Whited put it into layman’s terms, saying, “Our goal is to educate and advocate for bicycle education and transportation.” IndyCog puts their words into action not only by being active bike riders, but through community involvement at various levels.
Making Indy cognizant of IndyCog
IndyCog members are all volunteers, not just with IndyCog, but with other organizations as well. “We all work as volunteers,” Whited said. “We’re hoping to serve as an example for other bicycle organizations. Hopefully they’ll start popping up and doing stuff themselves.”
Hunt already sees this kind of copy-catting on the individual level. “I’ve been riding my bike for years now,” Hunt said. “And every year I see more and more people on their bikes. It shows that, as a city, we’re making progress.”
This progress is a good start, but it takes more than just a few civilians strapping on a helmet to bring bicycle transportation to the forefront of a city’s infrastructure. “Once we have a stronger infrastructure with more facilities, more trail networks more bike racks, etc., people are going to feel more comfortable riding their bikes,” Hunt said. “And people have to realize that riding your bike is enjoyable — it’s not just a practical way to get places.”

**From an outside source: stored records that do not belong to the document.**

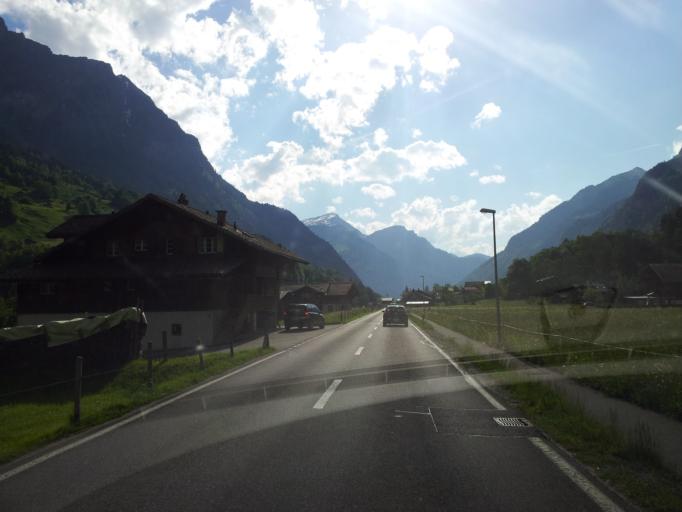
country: CH
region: Bern
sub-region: Interlaken-Oberhasli District
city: Grindelwald
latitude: 46.6364
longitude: 7.9838
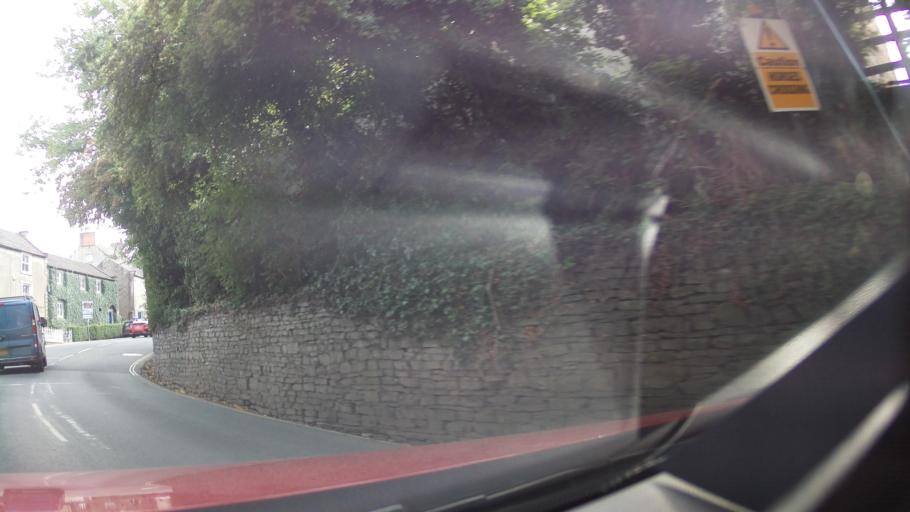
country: GB
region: England
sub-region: North Yorkshire
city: Leyburn
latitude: 54.2870
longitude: -1.8062
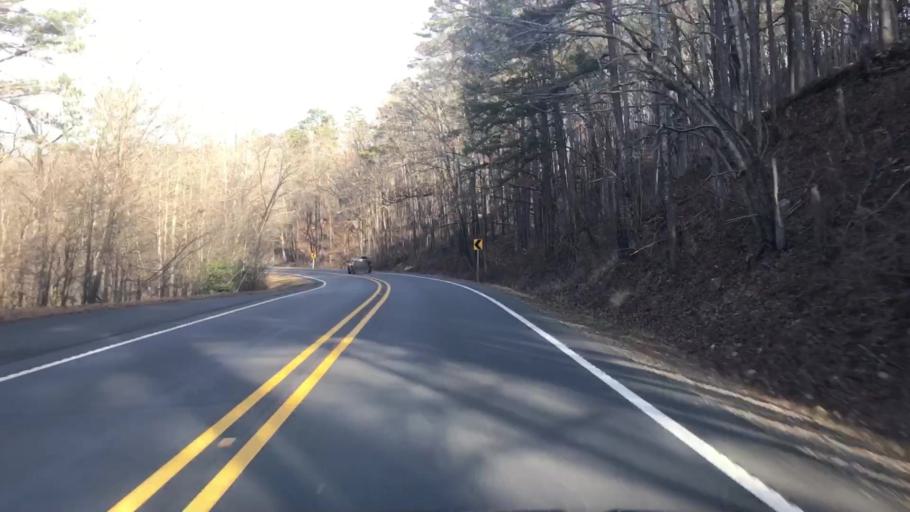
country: US
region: Arkansas
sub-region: Montgomery County
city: Mount Ida
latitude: 34.5219
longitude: -93.3907
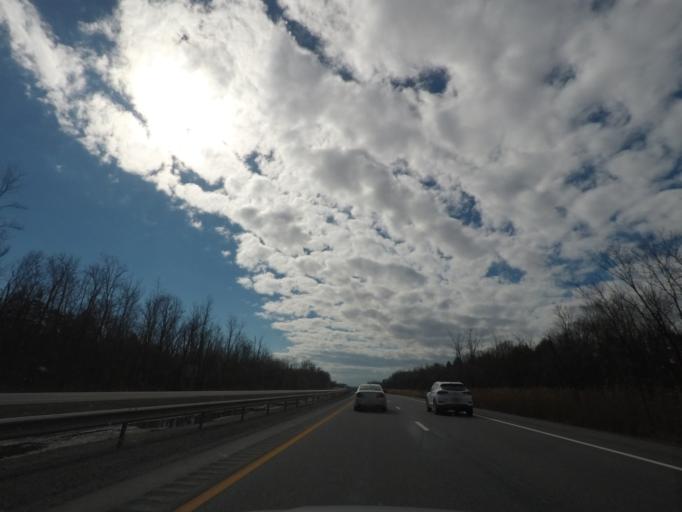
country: US
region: New York
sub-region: Madison County
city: Oneida
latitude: 43.1253
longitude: -75.6137
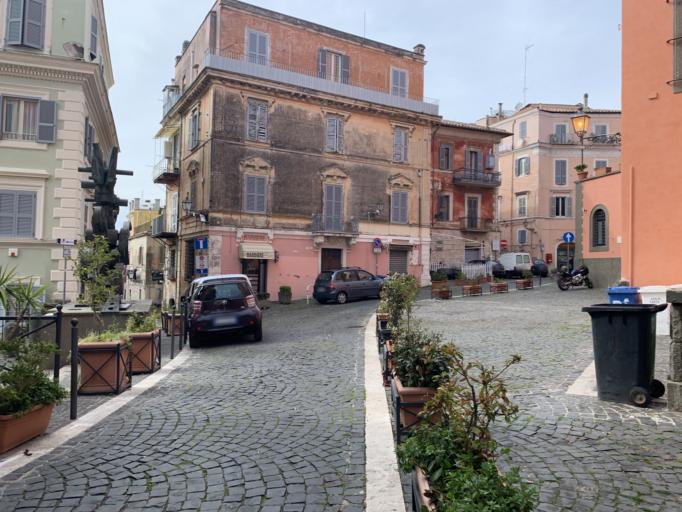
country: IT
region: Latium
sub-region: Citta metropolitana di Roma Capitale
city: Castel Gandolfo
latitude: 41.7695
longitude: 12.6584
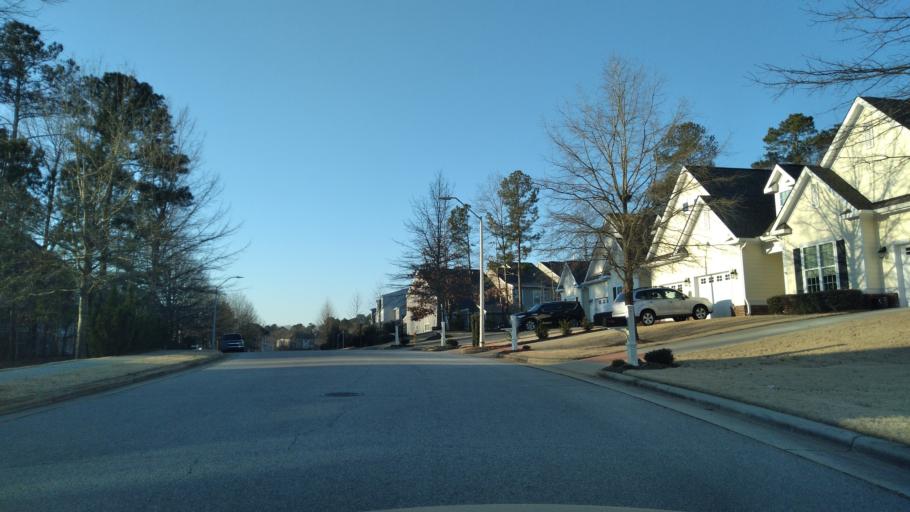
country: US
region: North Carolina
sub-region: Wake County
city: Garner
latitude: 35.6944
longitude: -78.6127
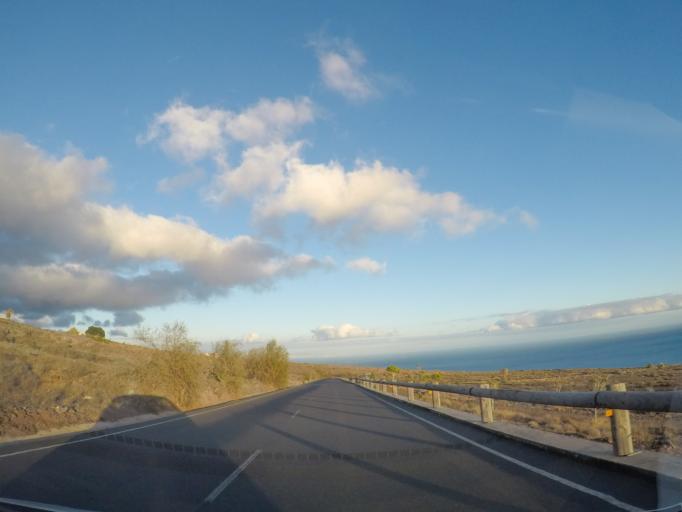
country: ES
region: Canary Islands
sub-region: Provincia de Santa Cruz de Tenerife
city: Alajero
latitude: 28.0373
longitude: -17.2232
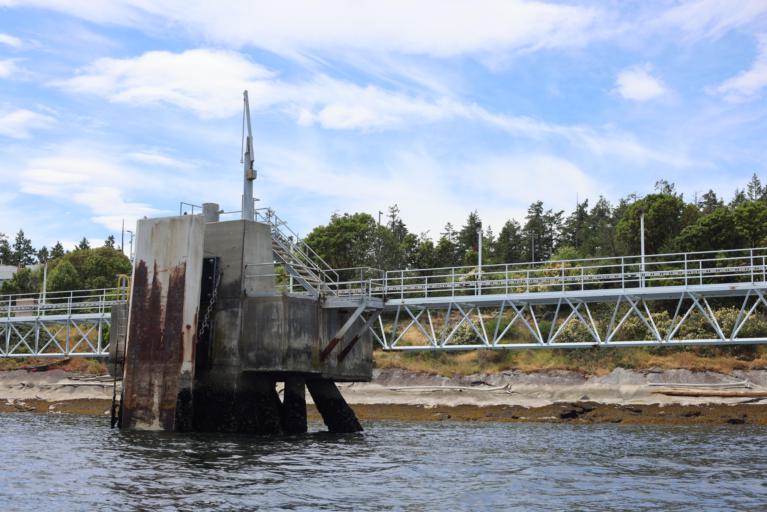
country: CA
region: British Columbia
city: Nanaimo
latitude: 49.1643
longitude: -123.8913
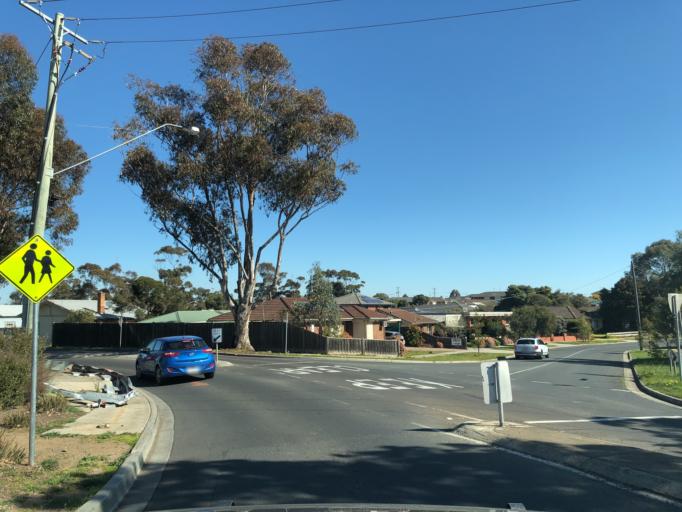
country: AU
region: Victoria
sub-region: Hume
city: Diggers Rest
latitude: -37.6268
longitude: 144.7197
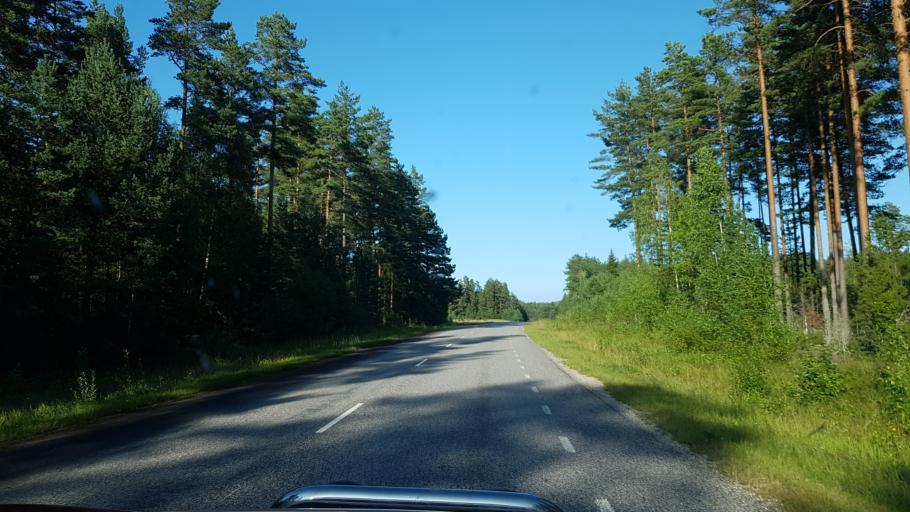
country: RU
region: Pskov
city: Pechory
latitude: 57.8205
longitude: 27.3475
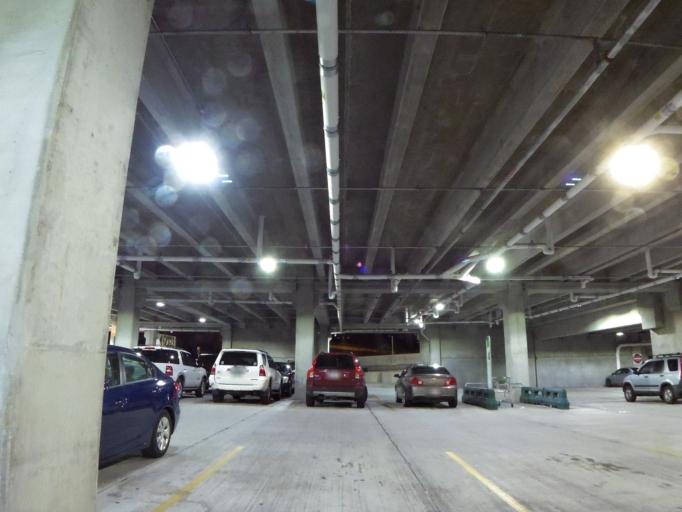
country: US
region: Tennessee
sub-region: Knox County
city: Knoxville
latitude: 35.9494
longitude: -83.9400
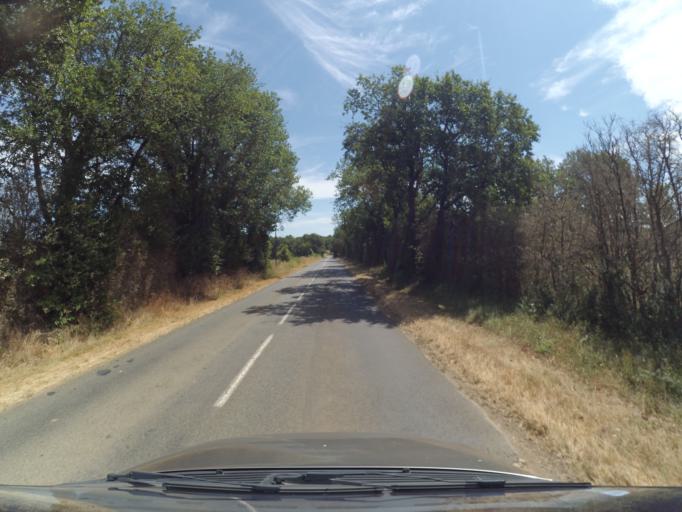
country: FR
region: Poitou-Charentes
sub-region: Departement de la Vienne
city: Vivonne
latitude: 46.4149
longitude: 0.3235
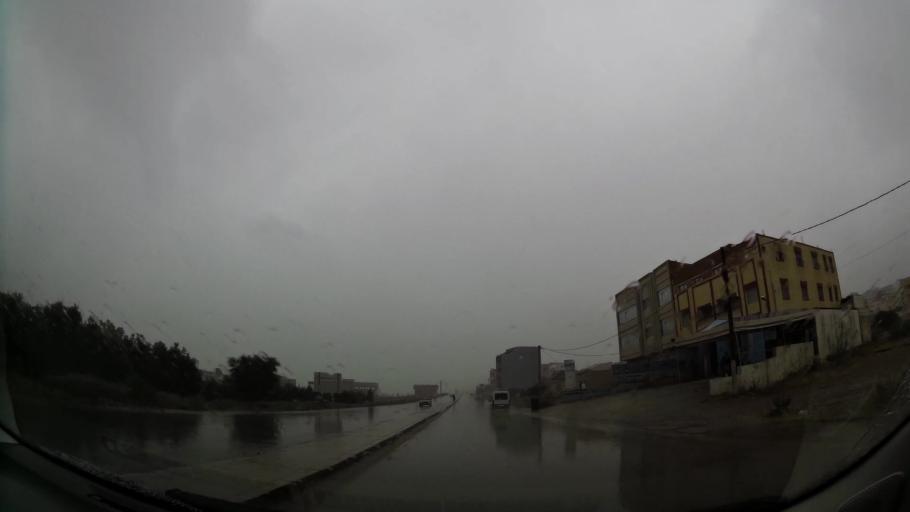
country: MA
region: Taza-Al Hoceima-Taounate
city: Imzourene
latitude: 35.1353
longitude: -3.8469
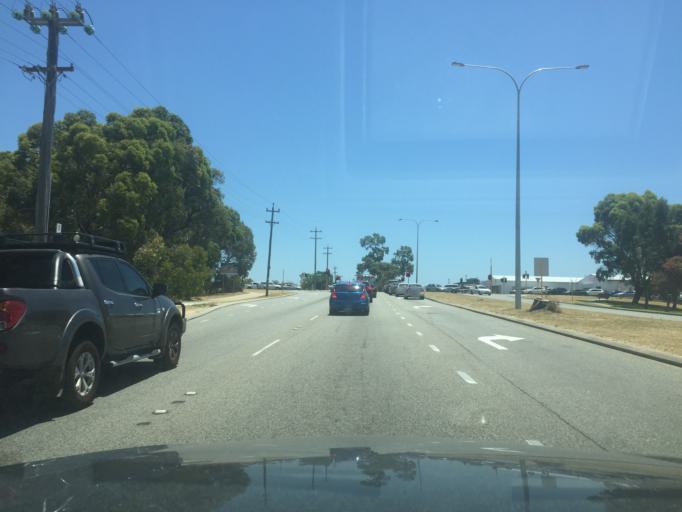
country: AU
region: Western Australia
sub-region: Fremantle
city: Samson
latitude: -32.0642
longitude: 115.7950
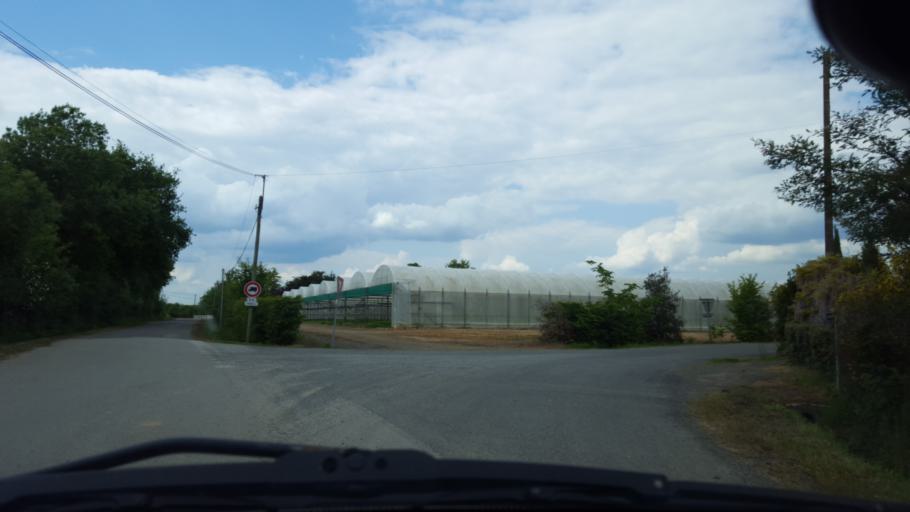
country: FR
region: Pays de la Loire
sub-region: Departement de la Loire-Atlantique
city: Saint-Philbert-de-Grand-Lieu
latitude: 47.0212
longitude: -1.6219
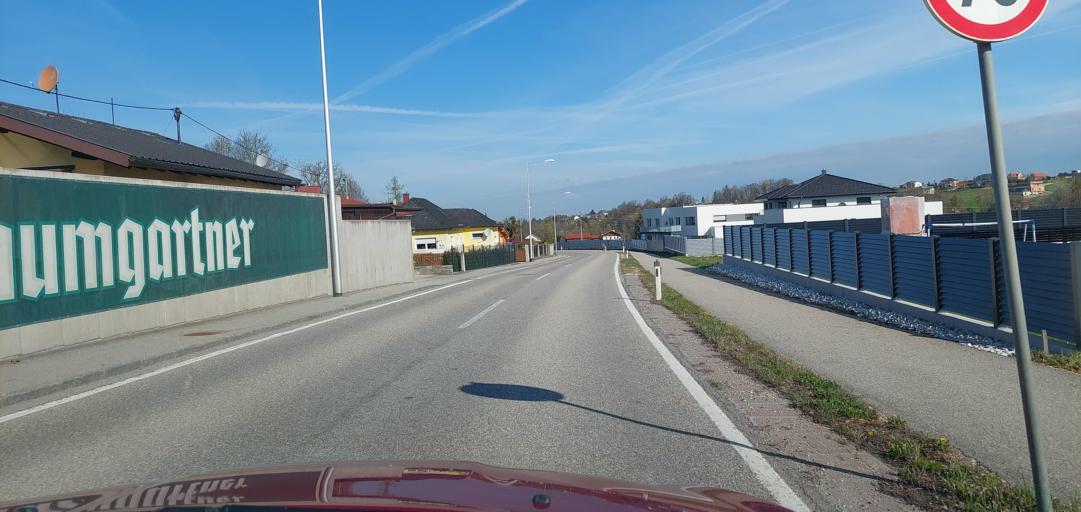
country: AT
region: Upper Austria
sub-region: Politischer Bezirk Ried im Innkreis
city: Ried im Innkreis
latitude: 48.1933
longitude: 13.5050
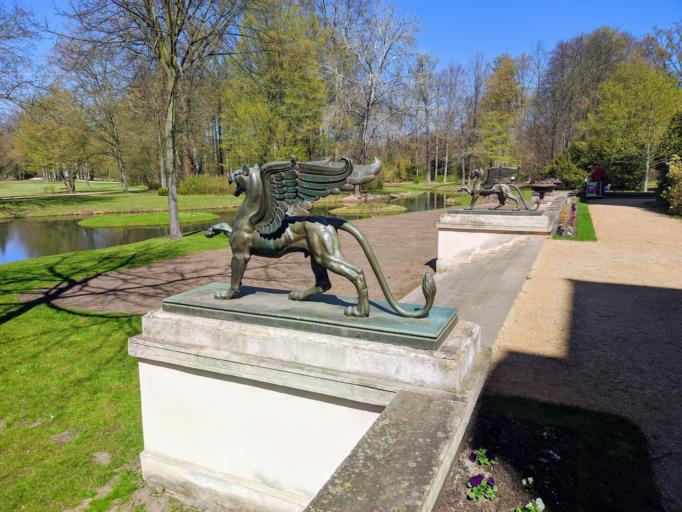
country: DE
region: Brandenburg
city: Cottbus
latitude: 51.7420
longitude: 14.3687
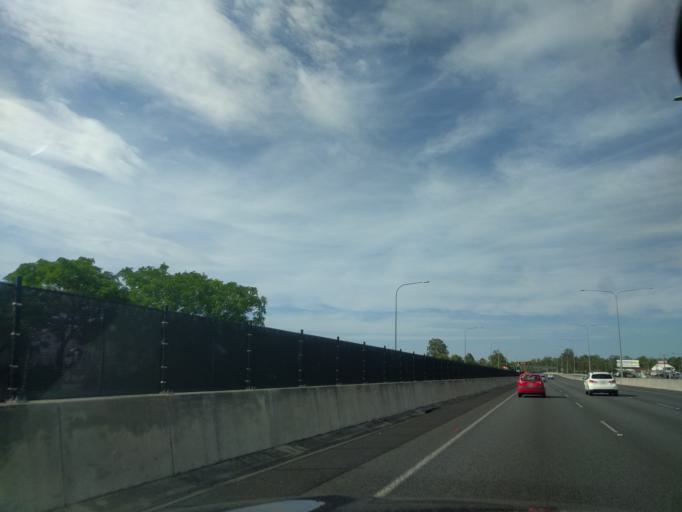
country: AU
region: Queensland
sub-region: Brisbane
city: Wacol
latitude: -27.5901
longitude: 152.9260
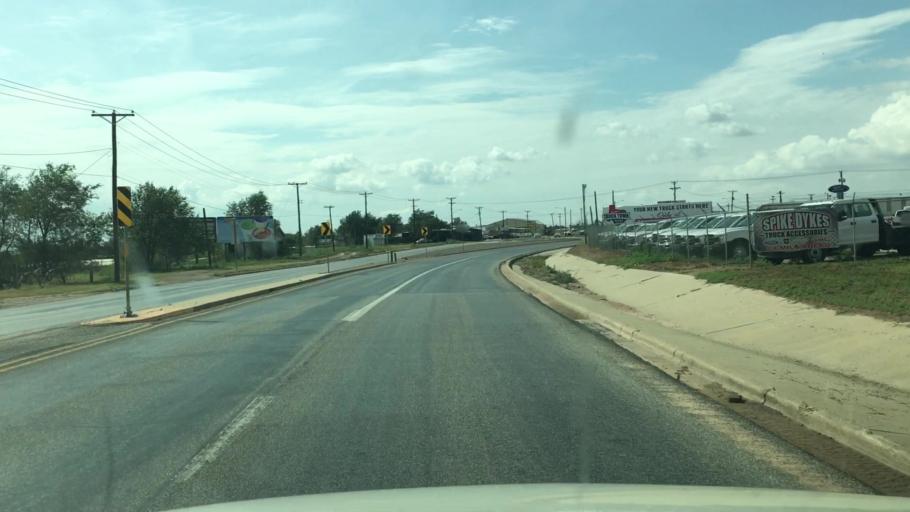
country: US
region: Texas
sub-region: Dawson County
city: Lamesa
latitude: 32.7191
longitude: -101.9440
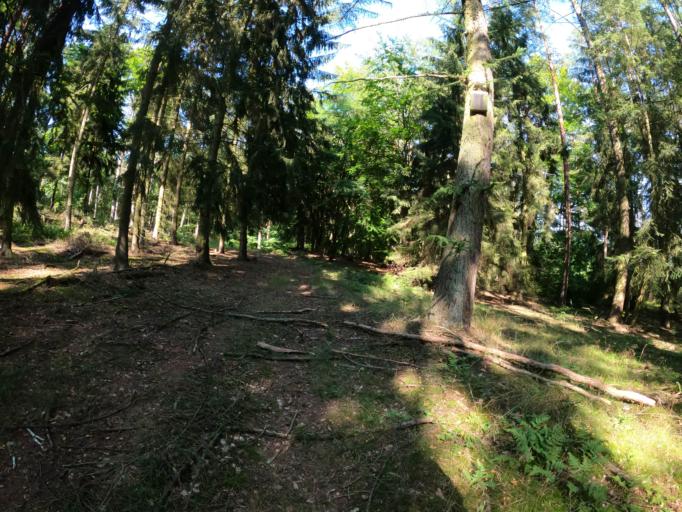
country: DE
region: Brandenburg
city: Angermunde
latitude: 53.0262
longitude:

Hutchins agreed, adding that people forget how fun riding a bike is. The bicycle movement is so focused on the financial, environmental, social and health benefits of bicycles that they forget to mention it’s really, really fun. “Remember why you rode a bicycle when you were young? Because it was freedom. It was fun, and it still is fun,” Hutchins said. “I look forward to riding my bike every day.”
IndyCog has a huge opportunity to spread this sentiment of bicycle enjoyment with May being National Bike Month. This is the first year IndyCog will officially participate in the nationwide bicycle recognition event, as this is the first year they have funding to host and/or help with events like National Bike to Work Day, Courteous Mass Critical Manners, NeXT Ride, the second Two Wheels One City and more. [See info box for event information.]
This source of funding comes from the current mayoral administration’s pro-bike agenda. With the upcoming election looming, IndyCog members have been working to codify a draft of a bike plan for Indianapolis. “The political reality is that if Mayor Ballard loses the next election, the push behind the bike movement could be lost,” Hutchins said. “We want to have a codified plan in place to set a path for us.”
Indianapolis has a long way to go before bicycles become a preferred method of transportation, but IndyCog has a lot of good ideas and good energy to make that long way easier, more enjoyable and less daunting.
“People have to realize that Indianapolis is a perfect city for bicycling: it’s flat, it’s on a grid, it’s easy to get places…” Hutchins said. “We really need to focus on getting more and more people out there riding, because the more bicycles we have out there, that not only raises a demand, but it also builds that awareness.”
IndyCog knows that with an increased awareness comes an increased demand for education. “As more people are getting out and riding, I see a need for education,” Trueblood said. “Education is needed both for riders and also for the motorists.”
As we drain the last drops from our Chatham pints, the IndyCog members start chatting about mutual friends and shared memories I know nothing about. I gather my things, thank them for the interview and walk back to my car, thinking it would have been so much more appropriate for me to ride a bike to this interview.